* _Supplied material_:
· · · ·
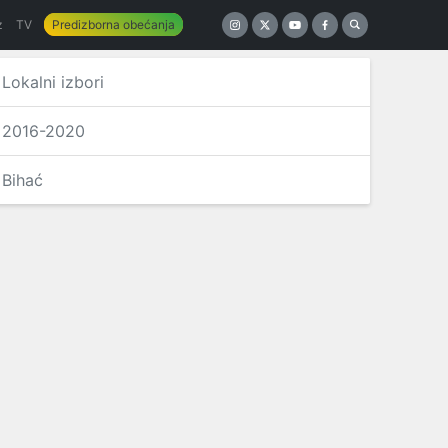
z
TV
Predizborna obećanja
Lokalni izbori
2016-2020
Bihać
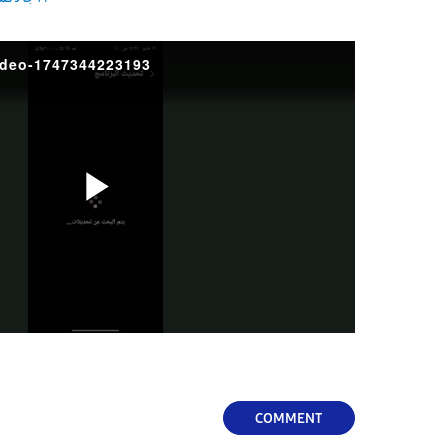
deo-1747344223193
P
l
a
COMMENT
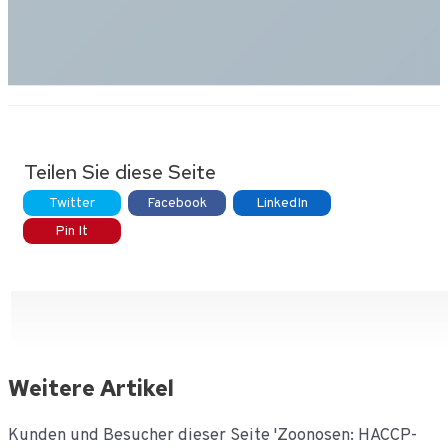
K
i
G
a
Teilen Sie diese Seite
Twitter
Facebook
LinkedIn
Pin It
Weitere Artikel
Kunden und Besucher dieser Seite 'Zoonosen: HACCP-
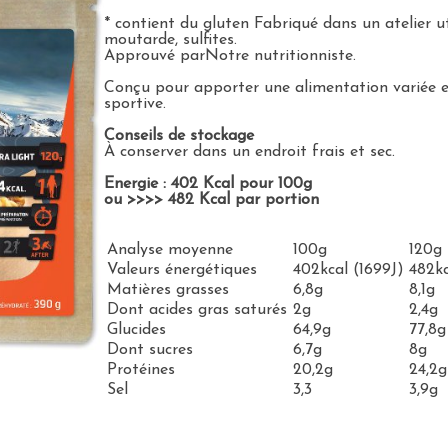
* contient du gluten Fabriqué dans un atelier util
moutarde, sulfites.
Approuvé parNotre nutritionniste.
Conçu pour apporter une alimentation variée e
sportive.
Conseils de stockage
À conserver dans un endroit frais et sec.
Energie : 402 Kcal pour 100g
ou >>>> 482 Kcal par portion
Analyse moyenne
100g
120g
Valeurs énergétiques
402kcal (1699J)
482kc
Matières grasses
6,8g
8,1g
Dont acides gras saturés
2g
2,4g
Glucides
64,9g
77,8g
Dont sucres
6,7g
8g
Protéines
20,2g
24,2g
Sel
3,3
3,9g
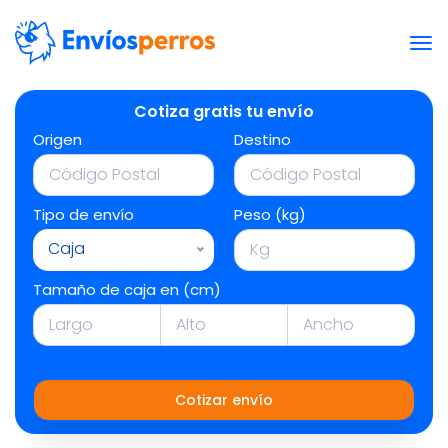
Cotiza gratis tu envío
Origen
Destino
Tipo de envío
Peso (kg)
Caja
Tamaño de caja en (cm)
Cotizar envío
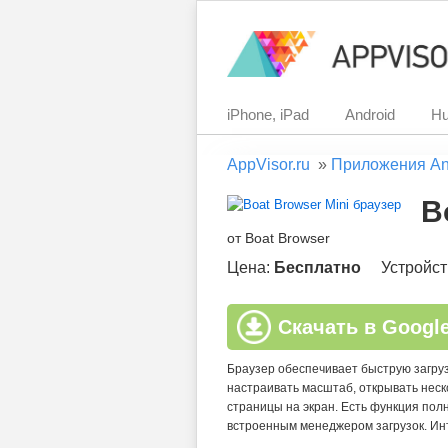
iPhone, iPad
Android
Hu
AppVisor.ru
»
Приложения An
B
от Boat Browser
Цена:
Бесплатно
Устройст
Скачать в Google
Браузер обеспечивает быструю загруз
настраивать масштаб, открывать неск
страницы на экран. Есть функция по
встроенным менеджером загрузок. И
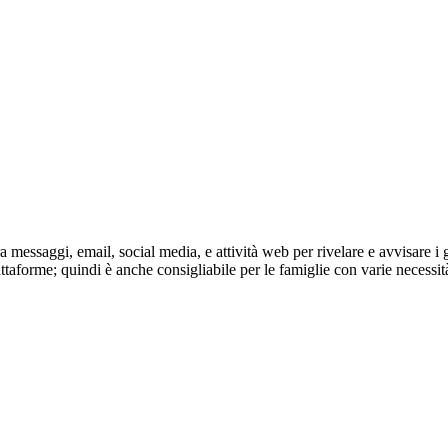
messaggi, email, social media, e attività web per rivelare e avvisare i g
taforme; quindi è anche consigliabile per le famiglie con varie necessità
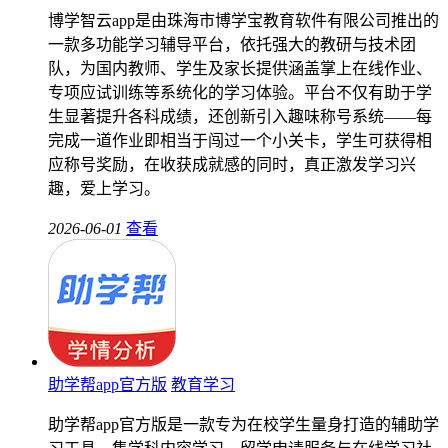
博学智云app是由珠海市博学宝教育软件有限公司推出的
一款多功能学习辅导平台，依托强大的教研与技术团
队，为国内教师、学生及家长提供涵盖掌上在线作业、
专项应试训练等系统化的学习体验。平台不仅有助于学
生显著提升各科成绩，还创新引入趣味称号系统——每
完成一道作业即相当于闯过一个小关卡，学生可获得相
应称号奖励，在收获成就感的同时，真正激发学习兴
趣，爱上学习。
2026-06-01
查看
助学帮app官方版
教育学习
助学帮app官方版是一款专为在校学生量身打造的辅助学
· · · ·
* _Instruction_:
Express the text read from the pictures in all of the data above as a JSON list of strings, with one string for each line and blank lines omitted. Leave the pictures out of the answer.

* _Written response_:
[
  "z",
  "TV",
  "Predizborna obećanja",
  "Lokalni izbori",
  "2016-2020",
  "Bihać",
  "deo-1747344223193",
  "P",
  "l",
  "a",
  "COMMENT",
  "K",
  "i",
  "G",
  "a",
  "Teilen Sie diese Seite",
  "Twitter",
  "Facebook",
  "LinkedIn",
  "Pin It",
  "Weitere Artikel",
  "Kunden und Besucher dieser Seite 'Zoonosen: HACCP-",
  "* contient du gluten Fabriqué dans un atelier util",
  "moutarde, sulfites.",
  "Approuvé parNotre nutritionniste.",
  "Conçu pour apporter une alimentation variée e",
  "sportive.",
  "Conseils de stockage",
  "À conserver dans un endroit frais et sec.",
  "Energie : 402 Kcal pour 100g",
  "ou >>>> 482 Kcal par portion",
  "Analyse moyenne",
  "100g",
  "120g",
  "Valeurs énergétiques",
  "402kcal (1699J)",
  "482kc",
  "Matières grasses",
  "6,8g",
  "8,1g",
  "Dont acides gras saturés",
  "2g",
  "2,4g",
  "Glucides",
  "64,9g",
  "77,8g",
  "Dont sucres",
  "6,7g",
  "8g",
  "Protéines",
  "20,2g",
  "24,2g",
  "Sel",
  "3,3",
  "3,9g",
  "Cotiza gratis tu envío",
  "Origen",
  "Destino",
  "Tipo de envío",
  "Peso (kg)",
  "Caja",
  "Tamaño de caja en (cm)",
  "Cotizar envío",
  "iPhone, iPad",
  "Android",
  "Hu",
  "AppVisor.ru",
  "»",
  "Приложения An",
  "B",
  "от Boat Browser",
  "Цена:",
  "Бесплатно",
  "Устройст",
  "Скачать в Google",
  "Браузер обеспечивает быструю загруз",
  "настраивать масштаб, открывать неск",
  "страницы на экран. Есть функция по",
  "встроенным менеджером загрузок. И",
  "messaggi, email, social media, e attività web per rivelare e avvisare i g",
  "taforme; quindi è anche consigliabile per le famiglie con varie necessità",
  "博学智云app是由珠海市博学宝教育软件有限公司推出的",
  "一款多功能学习辅导平台，依托强大的教研与技术团",
  "队，为国内教师、学生及家长提供涵盖掌上在线作业、",
  "专项应试训练等系统化的学习体验。平台不仅有助于学",
  "生显著提升各科成绩，还创新引入趣味称号系统——每",
  "完成一道作业即相当于闯过一个小关卡，学生可获得相",
  "应称号奖励，在收获成就感的同时，真正激发学习兴",
  "趣，爱上学习。",
  "2026-06-01",
  "查看",
  "助学帮app官方版",
  "教育学习",
  "助学帮app官方版是一款专为在校学生量身打造的辅助学"
]